Chinese graphics card maker Lisuan Tech joins Nvidia, AMD and Intel in earning Microsoft Windows WHQL certification

Chinese graphics card maker Lisuan Tech has become only the fourth company in history, after US companies Nvidia, AMD and Intel, and the first in China to achieve Microsoft WHQL certification for its drivers. The certification was awarded to the LX 7G100 graphics card, which is manufactured using a 6nm process and features 12GB of GDDR6 memory. The performance is close to that of the Nvidia RTX 4060 graphics card. The WHQL certification enables driver distribution via Windows Update and ensures compatibility and security. WHQL allows Lisuan graphics cards to be pre-installed in branded commercial computers (Lenovo, Dell, Huawei) and meet mandatory Windows compatibility requirements in the financial, government and industrial sectors. This milestone represents a significant advance in software reliability for Chinese GPUs and could open the door to global markets. Airbus has won orders worth $21.4 billion since December and a total of $55 billion in six major deals with Chinese carriers.

Airbus has struck a deal worth $21.4 billion with China Southern Airlines and Xiamen Airlines, the European aircraft maker's sixth major order from Chinese carriers since late last year.

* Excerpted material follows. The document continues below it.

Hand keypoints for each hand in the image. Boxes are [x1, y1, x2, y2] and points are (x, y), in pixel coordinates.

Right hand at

China Southern has ordered 102 aircraft from the Airbus A320neo family and Xiamen Airlines 35. China Eastern ordered 101 A320neo aircraft in March, including the A320neo, A321neo and A321XLR, with a price tag of $15.8 billion. At the end of 2025, Juneyao Airlines and Spring Airlines announced agreements to buy 25 A320s and 30 A320neo aircraft worth US$8.2 billion, while Air China said it was buying 60 A320neo aircraft worth US$9.5 billion. China Express Airlines also ordered three A320s worth up to US$420 million. The total value of all the deals was over US$55 billion, with an order for 356 aircraft. The A320 is one of the most widely used single-aisle transport aircraft in the world, with approximately 11,300 in service. More than 2,000 of them are flying in China, accounting for nearly half of the country's civil aviation fleet. The A320neo is an upgraded, next-generation aircraft.

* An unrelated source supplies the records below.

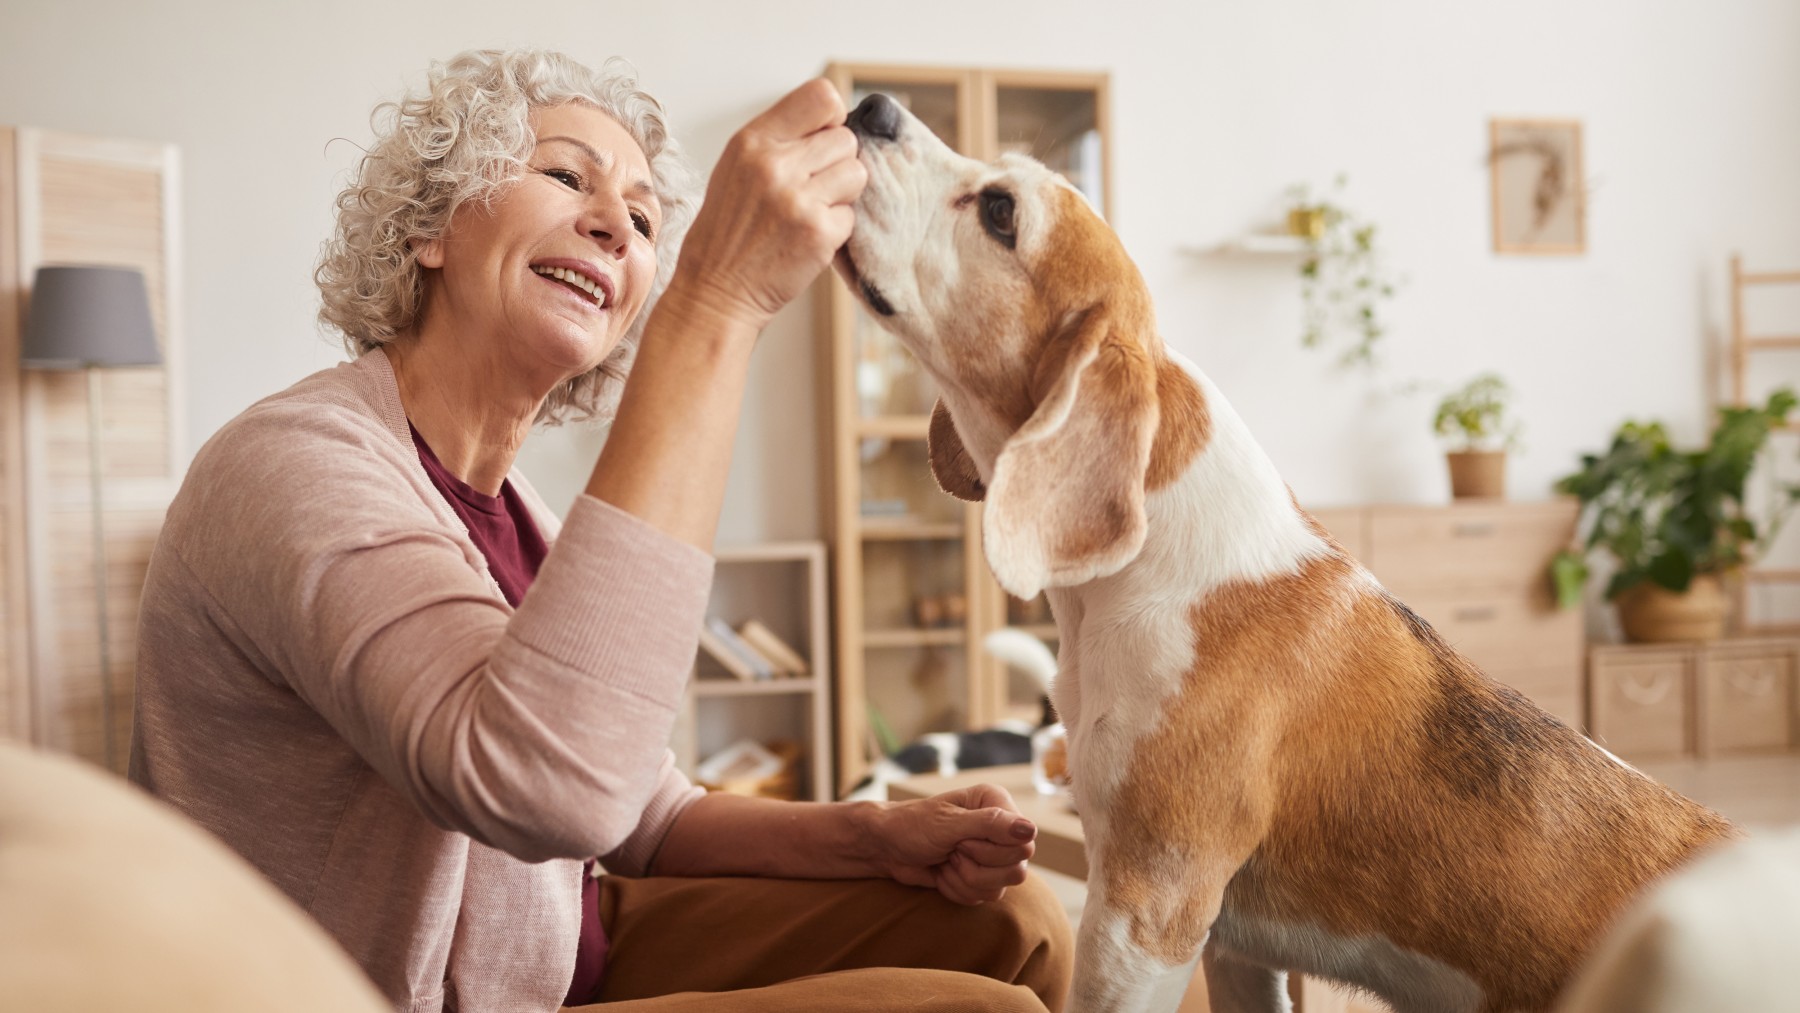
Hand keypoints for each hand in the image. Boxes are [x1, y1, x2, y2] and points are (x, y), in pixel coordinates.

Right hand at [670, 78, 866, 330]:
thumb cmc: (728, 232)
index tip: (821, 141)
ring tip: (810, 212)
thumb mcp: (737, 169)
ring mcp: (798, 199)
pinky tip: (808, 238)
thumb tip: (833, 120)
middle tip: (811, 190)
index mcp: (752, 140)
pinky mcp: (819, 233)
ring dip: (842, 195)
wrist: (716, 291)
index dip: (831, 119)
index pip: (821, 95)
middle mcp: (774, 164)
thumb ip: (779, 140)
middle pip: (845, 139)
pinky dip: (837, 229)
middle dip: (836, 164)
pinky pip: (852, 215)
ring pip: (856, 173)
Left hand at [867, 783, 1036, 904]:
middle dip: (975, 867)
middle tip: (951, 851)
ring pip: (1001, 887)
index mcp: (997, 803)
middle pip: (1016, 869)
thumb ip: (991, 824)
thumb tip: (1030, 830)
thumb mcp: (948, 823)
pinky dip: (958, 890)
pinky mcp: (983, 875)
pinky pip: (985, 897)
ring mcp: (994, 854)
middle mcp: (1001, 828)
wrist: (886, 848)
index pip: (1024, 843)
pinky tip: (943, 874)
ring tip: (946, 862)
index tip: (960, 841)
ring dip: (965, 880)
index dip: (991, 851)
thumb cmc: (911, 826)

Iran conflict boosts Chinese electric two-wheeler exports to Southeast Asia.

Chinese electric motorcycle orders are fully booked through July, thanks to growing demand from Europe, Southeast Asia and Latin America. Exports by private firms in the first quarter of 2026 rose by 30 % from a year earlier. In Chongqing, one of China's major motorcycle manufacturing centres, exports in the same period reached 170 million yuan (about US$23.4 million), up 23.6 % from the previous year. Exports to Myanmar increased by 617.5 % year-on-year to 64.7 million yuan, while shipments to Laos (+25.7 %) and Cambodia (+34.2 %) reached 43.5 million and 38.2 million yuan respectively. The main export models now offer a range of over 150km on a single charge, and Chinese dealers are also supplying battery swapping solutions for regions with unreliable grid access. In 2025, combined exports of motorcycles, electric motorcycles and electric bicycles from China reached a record 45.03 million units worth RMB18.29 billion, an increase of 23 % from the previous year.